§ **Requirement**: When you transcribe the data below, reproduce every line exactly and leave each picture out.

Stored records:
*** Begin section ***

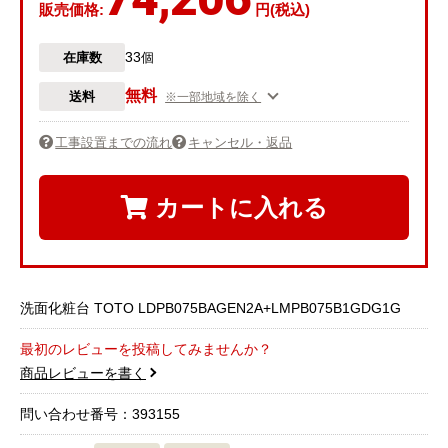
販売価格:
円(税込)
33
在庫数
個
無料
送料
※一部地域を除く
工事設置までの流れ
キャンセル・返品
カートに入れる
洗面化粧台 TOTO LDPB075BAGEN2A+LMPB075B1GDG1G
最初のレビューを投稿してみませんか？
商品レビューを書く
問い合わせ番号：393155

*** End section ***

§ **Exercise response**:
販売価格:
円(税込)
33
在庫数
個
無料
送料
※一部地域を除く
工事設置までの流れ
キャンセル・返品
カートに入れる
洗面化粧台 TOTO LDPB075BAGEN2A+LMPB075B1GDG1G
最初のレビューを投稿してみませんか？
商品レビューを書く
問い合わせ番号：393155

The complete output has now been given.